● **REQUEST 1**:
Answer these questions about the passage on disguising military communication with marine mammal sounds:
(a) Which US military project tested whale and dolphin song recordings as the basis for secret code?
(b) Where does Kaitlin Frasier work?
(c) According to Frasier, what makes it highly likely that the recent Chinese research efforts will find improved success?
● **REQUEST 2**:
In the entries, how many lines contain the string "qSketchRegion", counting case? Give only the number.

● **SOURCE EXTRACT**:
┌──

Mimicking marine mammal sounds to disguise military communication is a decades-old idea that has resurfaced. During the Cold War’s geopolitical rivalry between the United States and the Soviet Union, the US military’s Project Combo tested using recordings of whale and dolphin songs as the basis for secret code that might go unnoticed by enemy eavesdroppers. But the Chinese researchers’ efforts seem to have gone a step beyond, by using modern technology to create artificial whale and dolphin sounds from scratch rather than relying on preexisting recordings.

“There have clearly been many recent advances in artificial signal synthesis,” says Kaitlin Frasier, an oceanographer and data scientist at the University of California, San Diego.

Advances in computing technology make it highly likely that the recent Chinese research efforts will find improved success in embedding useful information within the whale and dolphin sounds, Frasier says. “However,” she adds, “the technology is likely to run up against the same limitations that prior projects have encountered”—including limits on how far away such sounds can be detected, unwanted distortion of the signal caused by changing temperatures or other environmental factors that affect the bending and bouncing of sound waves, and interference from other ocean noises.

└──

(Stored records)
┌──

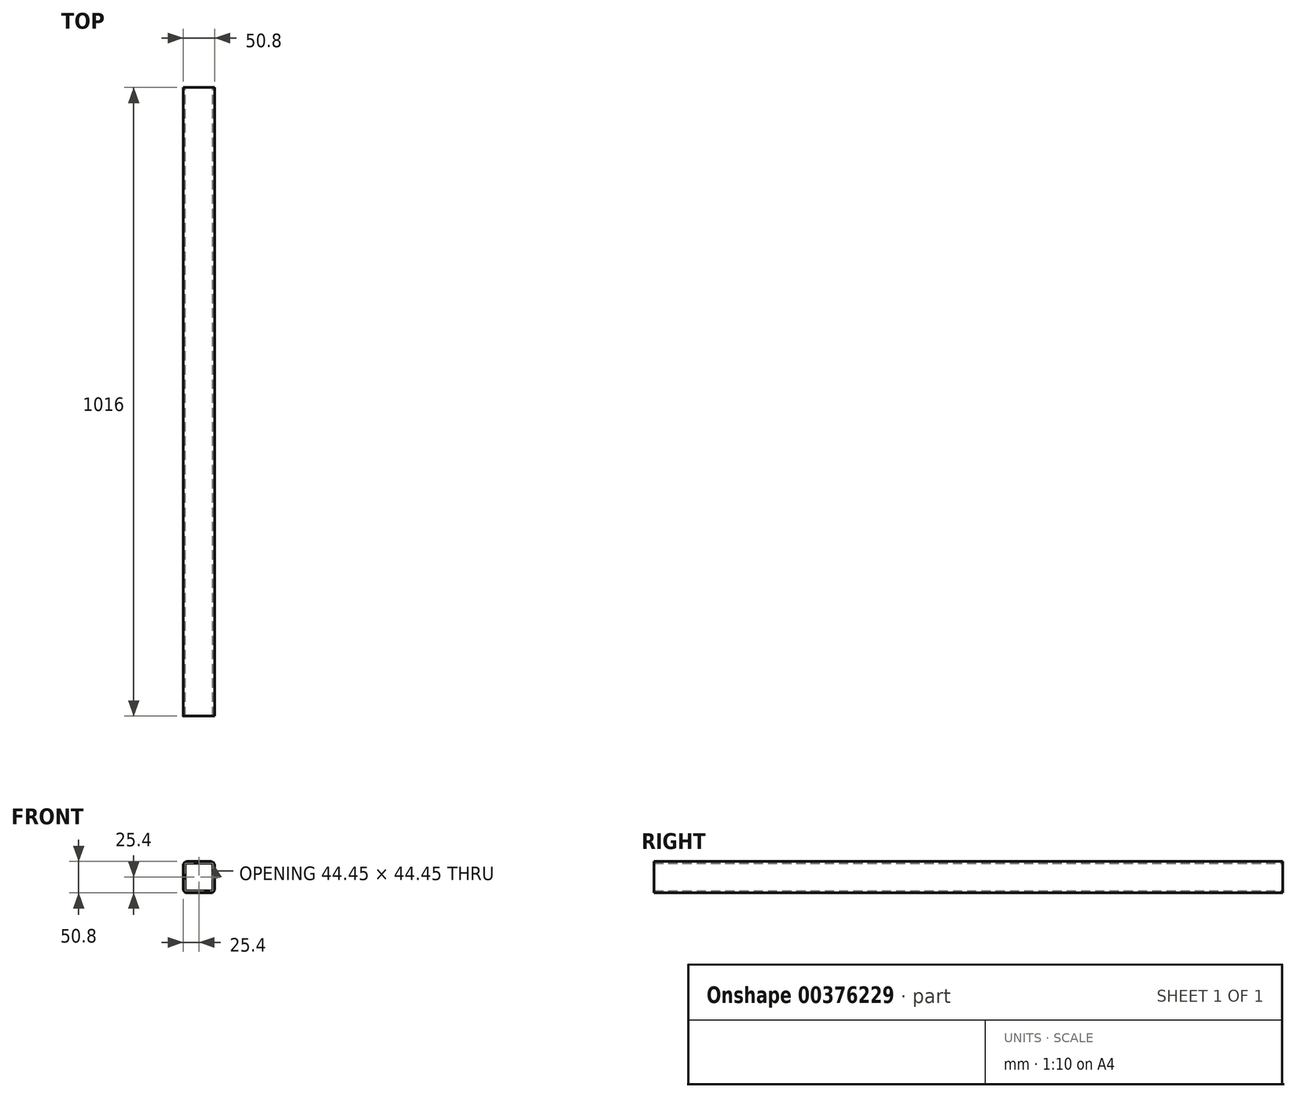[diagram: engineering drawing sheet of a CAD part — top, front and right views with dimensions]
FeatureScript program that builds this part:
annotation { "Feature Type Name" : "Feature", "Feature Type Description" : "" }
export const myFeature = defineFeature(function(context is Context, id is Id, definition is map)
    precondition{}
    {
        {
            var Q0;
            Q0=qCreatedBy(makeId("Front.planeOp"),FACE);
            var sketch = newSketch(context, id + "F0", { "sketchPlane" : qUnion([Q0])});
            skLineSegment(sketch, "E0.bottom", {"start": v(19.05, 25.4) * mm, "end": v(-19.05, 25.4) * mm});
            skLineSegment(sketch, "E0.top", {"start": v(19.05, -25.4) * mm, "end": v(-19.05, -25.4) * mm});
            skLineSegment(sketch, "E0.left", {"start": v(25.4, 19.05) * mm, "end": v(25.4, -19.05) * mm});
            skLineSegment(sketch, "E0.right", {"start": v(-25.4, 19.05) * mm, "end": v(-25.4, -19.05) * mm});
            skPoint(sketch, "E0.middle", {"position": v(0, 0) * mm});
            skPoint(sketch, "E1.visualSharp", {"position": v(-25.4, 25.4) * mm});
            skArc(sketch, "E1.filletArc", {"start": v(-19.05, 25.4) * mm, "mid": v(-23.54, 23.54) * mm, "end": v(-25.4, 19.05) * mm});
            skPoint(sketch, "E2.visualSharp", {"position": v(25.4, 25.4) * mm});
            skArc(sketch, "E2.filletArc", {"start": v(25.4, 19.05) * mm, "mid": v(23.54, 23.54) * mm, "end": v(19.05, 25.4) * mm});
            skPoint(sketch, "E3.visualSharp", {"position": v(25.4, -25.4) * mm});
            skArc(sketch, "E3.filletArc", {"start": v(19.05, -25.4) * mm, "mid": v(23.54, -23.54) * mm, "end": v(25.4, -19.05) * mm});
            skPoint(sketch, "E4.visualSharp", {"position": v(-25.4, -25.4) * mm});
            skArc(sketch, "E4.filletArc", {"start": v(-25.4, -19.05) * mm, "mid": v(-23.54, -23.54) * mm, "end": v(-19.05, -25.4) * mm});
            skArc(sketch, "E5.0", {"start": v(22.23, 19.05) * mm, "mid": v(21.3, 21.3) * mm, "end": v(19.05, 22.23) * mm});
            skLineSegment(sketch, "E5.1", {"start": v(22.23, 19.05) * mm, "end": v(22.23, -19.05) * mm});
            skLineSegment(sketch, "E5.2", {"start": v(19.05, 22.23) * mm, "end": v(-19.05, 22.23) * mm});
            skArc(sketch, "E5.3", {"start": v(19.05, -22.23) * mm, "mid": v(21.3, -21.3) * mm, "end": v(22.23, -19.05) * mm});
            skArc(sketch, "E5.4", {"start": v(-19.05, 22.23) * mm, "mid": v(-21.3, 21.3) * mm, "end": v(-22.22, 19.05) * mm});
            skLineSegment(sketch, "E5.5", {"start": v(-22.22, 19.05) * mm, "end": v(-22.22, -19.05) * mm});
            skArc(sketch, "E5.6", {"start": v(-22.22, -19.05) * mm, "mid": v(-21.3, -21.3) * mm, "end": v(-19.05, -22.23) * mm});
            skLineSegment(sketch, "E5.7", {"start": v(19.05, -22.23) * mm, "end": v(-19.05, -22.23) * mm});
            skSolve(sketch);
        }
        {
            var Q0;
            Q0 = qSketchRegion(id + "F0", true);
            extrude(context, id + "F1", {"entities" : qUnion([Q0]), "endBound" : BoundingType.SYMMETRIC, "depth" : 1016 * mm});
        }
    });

└──
┌──

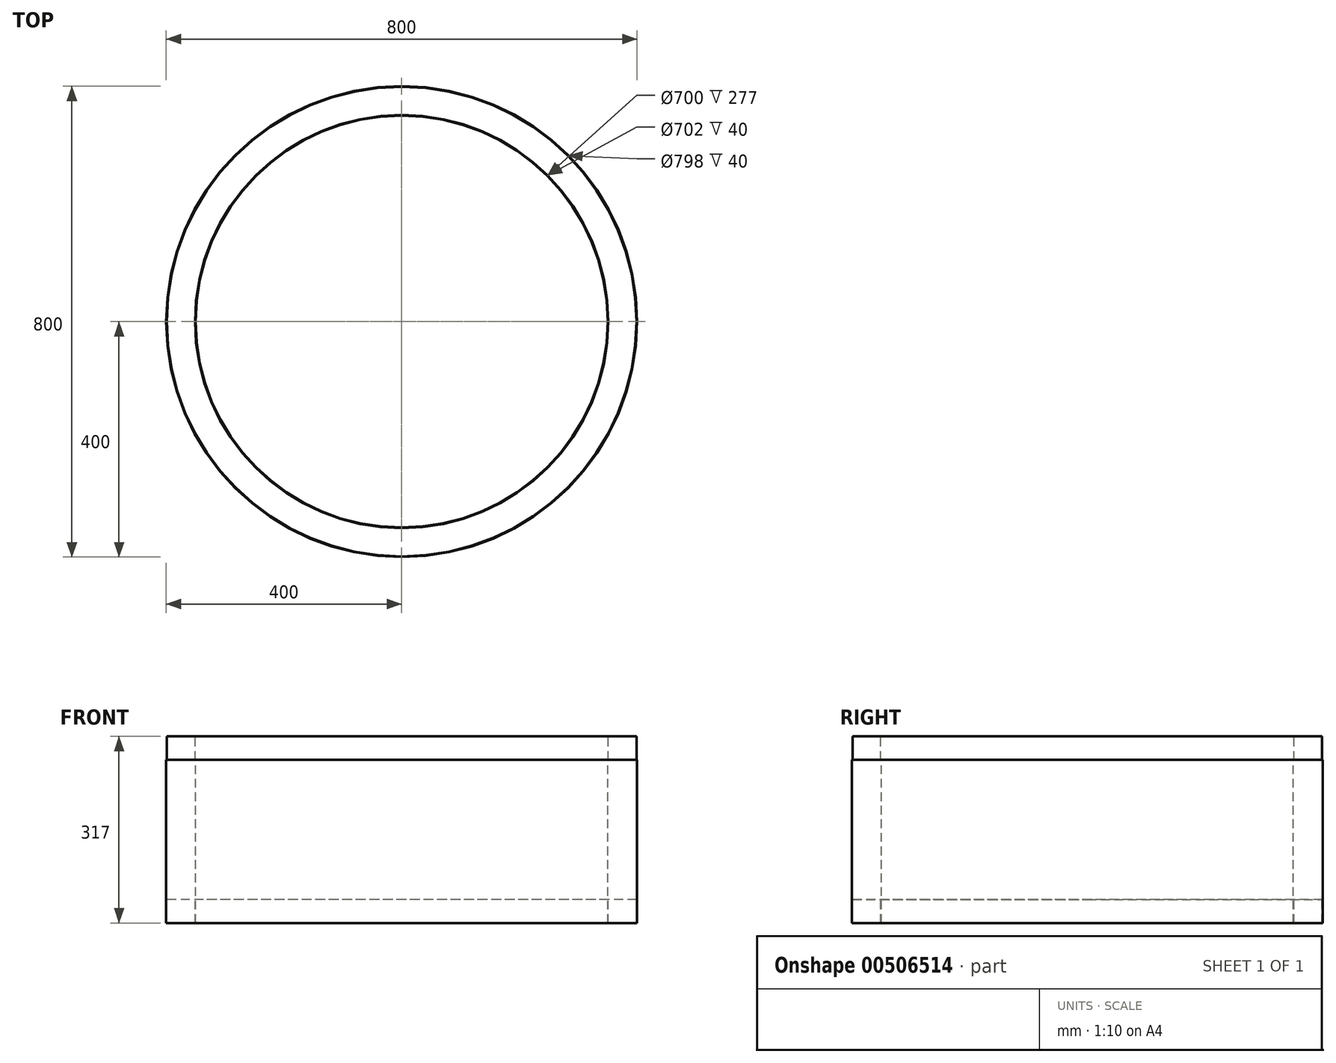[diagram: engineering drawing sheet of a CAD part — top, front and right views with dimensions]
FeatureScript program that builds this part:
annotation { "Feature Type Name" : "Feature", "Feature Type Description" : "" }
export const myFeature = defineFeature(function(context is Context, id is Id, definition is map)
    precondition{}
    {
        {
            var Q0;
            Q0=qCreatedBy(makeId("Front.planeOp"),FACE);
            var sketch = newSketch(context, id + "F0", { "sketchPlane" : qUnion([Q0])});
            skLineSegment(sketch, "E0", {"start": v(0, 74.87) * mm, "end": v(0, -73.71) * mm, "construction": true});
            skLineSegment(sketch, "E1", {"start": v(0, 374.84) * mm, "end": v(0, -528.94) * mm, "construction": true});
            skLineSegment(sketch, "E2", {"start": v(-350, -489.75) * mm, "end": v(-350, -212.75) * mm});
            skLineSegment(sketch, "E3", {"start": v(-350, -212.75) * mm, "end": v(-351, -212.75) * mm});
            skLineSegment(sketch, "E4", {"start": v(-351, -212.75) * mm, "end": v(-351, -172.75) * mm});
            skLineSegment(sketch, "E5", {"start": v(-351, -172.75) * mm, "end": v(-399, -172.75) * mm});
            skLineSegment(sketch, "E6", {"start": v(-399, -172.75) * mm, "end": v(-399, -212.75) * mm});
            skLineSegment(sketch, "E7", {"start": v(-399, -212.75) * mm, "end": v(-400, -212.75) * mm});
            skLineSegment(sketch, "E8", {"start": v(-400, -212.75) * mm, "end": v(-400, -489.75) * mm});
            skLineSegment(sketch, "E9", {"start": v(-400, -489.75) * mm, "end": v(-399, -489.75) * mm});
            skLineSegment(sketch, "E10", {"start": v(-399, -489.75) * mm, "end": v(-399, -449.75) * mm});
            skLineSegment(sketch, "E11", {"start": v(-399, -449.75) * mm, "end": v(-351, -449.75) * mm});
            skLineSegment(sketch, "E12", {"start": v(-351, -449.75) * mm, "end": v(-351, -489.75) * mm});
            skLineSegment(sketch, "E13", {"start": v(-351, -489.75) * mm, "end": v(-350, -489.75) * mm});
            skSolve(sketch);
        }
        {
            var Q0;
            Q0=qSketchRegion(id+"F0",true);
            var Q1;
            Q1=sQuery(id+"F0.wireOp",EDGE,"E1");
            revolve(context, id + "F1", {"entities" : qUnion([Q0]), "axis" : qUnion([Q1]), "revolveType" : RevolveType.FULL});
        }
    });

└──

● **WORKED SOLUTION 1**:
(a) Project Combo
(b) The University of California, San Diego
(c) Advances in computing technology

● **WORKED SOLUTION 2**:
2